Meta is spending at a scale that is redefining the economics of the AI race

Meta's latest earnings report delivered two sharply different messages at once. Revenue rose 33% in the quarter, the company's fastest pace of growth since 2021. Yet the market reaction was negative, with shares falling more than 7%. The reason was not weak top-line performance. It was the sheer size of Meta's AI bill.

The company said its 2026 capital expenditures will be at least $10 billion higher than previously expected and could exceed $145 billion. Chief executive Mark Zuckerberg said most of the increase is tied to higher component costs, especially memory pricing. That detail matters because it links Meta's spending surge not just to internal ambition, but to a broader supply squeeze created by the data-center expansion underway across the AI industry.

An AI arms race with expensive components

The new capex range illustrates how quickly AI infrastructure has become one of the most capital-intensive bets in technology. Meta recorded $72 billion in capital expenditures last year. A path to more than $145 billion would represent a dramatic escalation in a single year. The company's explanation points to a market where advanced memory has become a choke point, raising costs not only for hyperscalers but across the wider electronics supply chain.

According to the source text, that shortage is feeding into a broader memory crisis that is affecting both AI companies and consumer devices such as laptops and smartphones. For Meta, the direct implication is straightforward: building frontier-scale AI systems now requires not only conviction, but the ability to absorb hardware inflation at extraordinary magnitude.

Zuckerberg is betting on a catch-up strategy

The spending jump also reflects Meta's strategic position. The company has been trying to close ground on rivals that have moved ahead in AI. Roughly ten months ago, Zuckerberg publicly acknowledged the need for a major catch-up effort and began committing large sums to research, development, and talent recruitment. That push included bringing in Scale AI founder Alexandr Wang to lead the new Meta Superintelligence Labs division.

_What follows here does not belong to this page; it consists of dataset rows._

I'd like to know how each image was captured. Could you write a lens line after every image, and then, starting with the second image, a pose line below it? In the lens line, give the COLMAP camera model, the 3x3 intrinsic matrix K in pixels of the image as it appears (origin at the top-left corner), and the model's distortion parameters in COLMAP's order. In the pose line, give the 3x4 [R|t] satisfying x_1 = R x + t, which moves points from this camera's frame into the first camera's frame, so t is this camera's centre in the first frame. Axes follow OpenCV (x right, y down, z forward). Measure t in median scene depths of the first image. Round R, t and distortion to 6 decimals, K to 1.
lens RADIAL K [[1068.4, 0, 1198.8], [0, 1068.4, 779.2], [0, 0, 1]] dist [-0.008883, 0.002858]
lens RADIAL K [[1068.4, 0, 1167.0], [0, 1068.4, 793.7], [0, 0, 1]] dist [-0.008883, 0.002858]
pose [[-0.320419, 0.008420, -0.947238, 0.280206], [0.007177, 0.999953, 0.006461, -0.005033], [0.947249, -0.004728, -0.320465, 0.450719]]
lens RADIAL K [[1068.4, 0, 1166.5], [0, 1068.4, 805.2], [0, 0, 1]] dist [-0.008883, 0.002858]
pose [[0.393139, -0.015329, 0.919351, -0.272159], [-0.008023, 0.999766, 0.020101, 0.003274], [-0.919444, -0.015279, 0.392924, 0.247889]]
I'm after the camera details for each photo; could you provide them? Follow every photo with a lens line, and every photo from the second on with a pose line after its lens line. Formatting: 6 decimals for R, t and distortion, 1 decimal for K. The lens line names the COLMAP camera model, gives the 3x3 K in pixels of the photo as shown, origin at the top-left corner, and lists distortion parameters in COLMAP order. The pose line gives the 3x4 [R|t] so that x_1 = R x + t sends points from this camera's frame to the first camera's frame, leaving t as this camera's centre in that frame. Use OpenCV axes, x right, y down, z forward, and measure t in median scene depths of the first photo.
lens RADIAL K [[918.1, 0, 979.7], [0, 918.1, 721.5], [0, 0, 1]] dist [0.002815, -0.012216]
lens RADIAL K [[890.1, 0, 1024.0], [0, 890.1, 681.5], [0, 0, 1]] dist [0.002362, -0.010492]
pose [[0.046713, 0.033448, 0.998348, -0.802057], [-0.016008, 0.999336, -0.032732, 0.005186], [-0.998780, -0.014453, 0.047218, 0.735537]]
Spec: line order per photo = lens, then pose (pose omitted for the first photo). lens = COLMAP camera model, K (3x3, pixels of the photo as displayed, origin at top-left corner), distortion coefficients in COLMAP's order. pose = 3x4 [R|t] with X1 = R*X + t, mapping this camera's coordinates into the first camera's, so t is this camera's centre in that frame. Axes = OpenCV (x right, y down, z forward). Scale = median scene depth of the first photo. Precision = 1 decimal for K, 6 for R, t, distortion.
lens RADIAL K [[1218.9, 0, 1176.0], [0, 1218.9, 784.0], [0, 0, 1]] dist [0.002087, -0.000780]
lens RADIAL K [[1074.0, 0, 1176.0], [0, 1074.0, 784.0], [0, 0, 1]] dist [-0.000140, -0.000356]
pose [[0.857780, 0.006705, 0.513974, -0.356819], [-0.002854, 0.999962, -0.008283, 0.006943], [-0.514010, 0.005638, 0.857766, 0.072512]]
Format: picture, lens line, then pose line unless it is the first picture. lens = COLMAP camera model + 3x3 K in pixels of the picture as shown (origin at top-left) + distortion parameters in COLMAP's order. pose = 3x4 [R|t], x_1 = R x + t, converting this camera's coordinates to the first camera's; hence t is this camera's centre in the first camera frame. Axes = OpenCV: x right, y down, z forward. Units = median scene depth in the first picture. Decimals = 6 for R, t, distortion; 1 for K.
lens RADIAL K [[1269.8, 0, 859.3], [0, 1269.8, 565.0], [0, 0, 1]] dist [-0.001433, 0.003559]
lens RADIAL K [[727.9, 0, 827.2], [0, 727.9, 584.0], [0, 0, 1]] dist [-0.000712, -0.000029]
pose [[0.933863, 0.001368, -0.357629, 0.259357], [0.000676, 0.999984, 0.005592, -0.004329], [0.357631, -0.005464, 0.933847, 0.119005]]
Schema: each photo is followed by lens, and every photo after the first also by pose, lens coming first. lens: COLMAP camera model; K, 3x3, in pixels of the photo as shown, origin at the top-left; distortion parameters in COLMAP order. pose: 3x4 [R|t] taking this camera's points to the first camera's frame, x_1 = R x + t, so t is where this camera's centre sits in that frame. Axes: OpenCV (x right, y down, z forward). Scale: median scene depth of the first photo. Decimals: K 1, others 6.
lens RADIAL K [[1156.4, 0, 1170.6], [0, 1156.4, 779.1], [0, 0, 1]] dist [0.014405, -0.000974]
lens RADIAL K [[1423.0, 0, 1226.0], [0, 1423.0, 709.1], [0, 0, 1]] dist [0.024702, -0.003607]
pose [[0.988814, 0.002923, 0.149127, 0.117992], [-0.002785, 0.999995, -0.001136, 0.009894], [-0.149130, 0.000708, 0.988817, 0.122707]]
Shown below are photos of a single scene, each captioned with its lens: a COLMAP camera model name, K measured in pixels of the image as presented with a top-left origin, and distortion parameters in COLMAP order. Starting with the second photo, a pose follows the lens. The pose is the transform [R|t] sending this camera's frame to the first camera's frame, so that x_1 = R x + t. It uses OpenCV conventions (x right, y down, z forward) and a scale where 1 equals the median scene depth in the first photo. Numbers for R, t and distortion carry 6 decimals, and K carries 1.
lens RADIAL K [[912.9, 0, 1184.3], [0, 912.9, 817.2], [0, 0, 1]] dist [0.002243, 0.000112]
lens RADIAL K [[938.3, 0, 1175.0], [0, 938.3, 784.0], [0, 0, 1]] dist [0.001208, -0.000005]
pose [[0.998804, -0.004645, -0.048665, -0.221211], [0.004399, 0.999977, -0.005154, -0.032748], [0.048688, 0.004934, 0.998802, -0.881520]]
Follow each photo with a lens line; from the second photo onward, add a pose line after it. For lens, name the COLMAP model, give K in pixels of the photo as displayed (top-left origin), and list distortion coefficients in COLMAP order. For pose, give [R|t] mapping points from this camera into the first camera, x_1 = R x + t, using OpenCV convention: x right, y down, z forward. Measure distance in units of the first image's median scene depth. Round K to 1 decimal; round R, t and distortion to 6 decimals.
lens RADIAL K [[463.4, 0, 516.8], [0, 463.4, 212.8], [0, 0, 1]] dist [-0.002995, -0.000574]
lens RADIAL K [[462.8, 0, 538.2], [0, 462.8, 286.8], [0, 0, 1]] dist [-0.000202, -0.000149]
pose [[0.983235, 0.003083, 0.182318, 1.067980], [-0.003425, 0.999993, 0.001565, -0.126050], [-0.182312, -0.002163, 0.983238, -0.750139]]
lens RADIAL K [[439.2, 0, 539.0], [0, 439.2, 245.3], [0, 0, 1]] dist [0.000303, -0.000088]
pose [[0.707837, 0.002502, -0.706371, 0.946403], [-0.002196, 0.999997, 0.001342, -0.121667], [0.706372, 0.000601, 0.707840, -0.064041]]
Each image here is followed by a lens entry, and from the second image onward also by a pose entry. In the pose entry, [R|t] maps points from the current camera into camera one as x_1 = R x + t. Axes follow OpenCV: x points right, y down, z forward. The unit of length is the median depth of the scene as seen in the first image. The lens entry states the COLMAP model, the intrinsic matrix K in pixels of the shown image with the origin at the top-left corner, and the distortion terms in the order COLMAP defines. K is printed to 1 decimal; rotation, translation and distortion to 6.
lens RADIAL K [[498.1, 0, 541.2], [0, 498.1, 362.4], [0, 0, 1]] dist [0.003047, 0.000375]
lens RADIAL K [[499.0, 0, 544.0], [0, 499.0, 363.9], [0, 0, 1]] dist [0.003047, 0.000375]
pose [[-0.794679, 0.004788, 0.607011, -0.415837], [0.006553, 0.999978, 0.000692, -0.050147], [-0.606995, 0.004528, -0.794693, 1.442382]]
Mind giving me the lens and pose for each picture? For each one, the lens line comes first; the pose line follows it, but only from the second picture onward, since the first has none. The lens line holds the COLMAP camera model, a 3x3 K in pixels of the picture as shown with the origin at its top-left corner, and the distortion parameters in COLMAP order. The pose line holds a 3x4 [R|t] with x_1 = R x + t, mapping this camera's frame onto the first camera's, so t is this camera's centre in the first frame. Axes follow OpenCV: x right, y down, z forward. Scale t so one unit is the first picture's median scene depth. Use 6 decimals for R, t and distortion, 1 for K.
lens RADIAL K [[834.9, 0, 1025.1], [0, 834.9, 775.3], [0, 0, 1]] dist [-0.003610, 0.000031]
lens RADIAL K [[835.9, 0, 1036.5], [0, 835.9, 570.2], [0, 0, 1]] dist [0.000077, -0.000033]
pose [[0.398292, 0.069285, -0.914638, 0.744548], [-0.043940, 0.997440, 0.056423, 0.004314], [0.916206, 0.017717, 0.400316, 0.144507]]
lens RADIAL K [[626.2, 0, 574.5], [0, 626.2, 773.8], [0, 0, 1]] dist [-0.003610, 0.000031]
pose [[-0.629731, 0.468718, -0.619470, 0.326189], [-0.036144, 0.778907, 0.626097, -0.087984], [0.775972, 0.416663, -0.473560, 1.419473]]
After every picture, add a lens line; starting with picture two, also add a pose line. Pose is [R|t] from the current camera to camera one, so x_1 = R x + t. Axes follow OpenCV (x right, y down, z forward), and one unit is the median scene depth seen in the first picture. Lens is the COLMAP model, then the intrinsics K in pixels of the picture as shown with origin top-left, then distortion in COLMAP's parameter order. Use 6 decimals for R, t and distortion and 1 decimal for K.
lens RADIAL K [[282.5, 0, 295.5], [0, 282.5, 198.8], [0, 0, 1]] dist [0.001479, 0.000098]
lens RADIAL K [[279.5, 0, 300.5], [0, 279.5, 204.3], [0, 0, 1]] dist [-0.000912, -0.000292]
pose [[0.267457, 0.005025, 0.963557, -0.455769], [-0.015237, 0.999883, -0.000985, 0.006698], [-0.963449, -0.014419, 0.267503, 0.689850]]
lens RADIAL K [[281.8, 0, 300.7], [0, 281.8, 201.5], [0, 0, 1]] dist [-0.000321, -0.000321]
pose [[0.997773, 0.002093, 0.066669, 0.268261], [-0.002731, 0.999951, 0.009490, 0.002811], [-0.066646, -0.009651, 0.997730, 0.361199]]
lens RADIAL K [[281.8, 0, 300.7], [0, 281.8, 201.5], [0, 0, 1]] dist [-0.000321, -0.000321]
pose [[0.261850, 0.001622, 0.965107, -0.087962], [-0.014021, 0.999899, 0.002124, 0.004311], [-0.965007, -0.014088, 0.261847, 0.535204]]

The question for investors is whether this spending wave will produce durable product advantages quickly enough to justify the cost. Meta's recent history makes that a harder sell than it might otherwise be. The company's previous emerging-technology moonshot, the metaverse, remains an expensive cautionary tale. In the same earnings report, Meta said Reality Labs posted an operating loss of more than $4 billion on just $402 million in sales. The source text says the division has lost more than $80 billion over the past six years.

Why the market is drawing a distinction between AI and the metaverse

Even with that backdrop, there are signs that investors and analysts see Meta's AI push differently from its metaverse spending. The company recently introduced Muse Spark, described in the source text as the first release from Meta Superintelligence Labs. Zuckerberg said the model shows the work is on track to build a leading lab, and he argued that a stronger model base should lead to more novel products.

That argument is central to Meta's case. AI is not a side project for the company. It touches advertising, product engagement, software tooling, and future consumer interfaces. If the infrastructure outlay helps Meta improve core products and create new ones, the return profile could be fundamentally different from a hardware-heavy virtual-world strategy that struggled to find mass adoption.

The wider industry signal

Meta's spending forecast is also a signal about where the AI market stands in 2026. The boom is no longer defined only by model announcements or chatbot usage figures. It is increasingly shaped by who can secure components, build capacity, and keep financing the physical backbone of the sector. In that environment, capital expenditure is becoming a competitive weapon.

Meta's report suggests the next phase of AI competition will be won not only in algorithms, but in procurement, infrastructure, and tolerance for enormous balance-sheet strain. The company's revenue momentum shows the business remains strong enough to fund a larger bet. The market selloff shows investors are still deciding whether this particular bet is disciplined scaling or another costly leap into uncertain territory.

For now, Meta is choosing acceleration. The number attached to that choice, potentially $145 billion, is what turned an otherwise strong earnings day into a referendum on how much the AI race is really going to cost.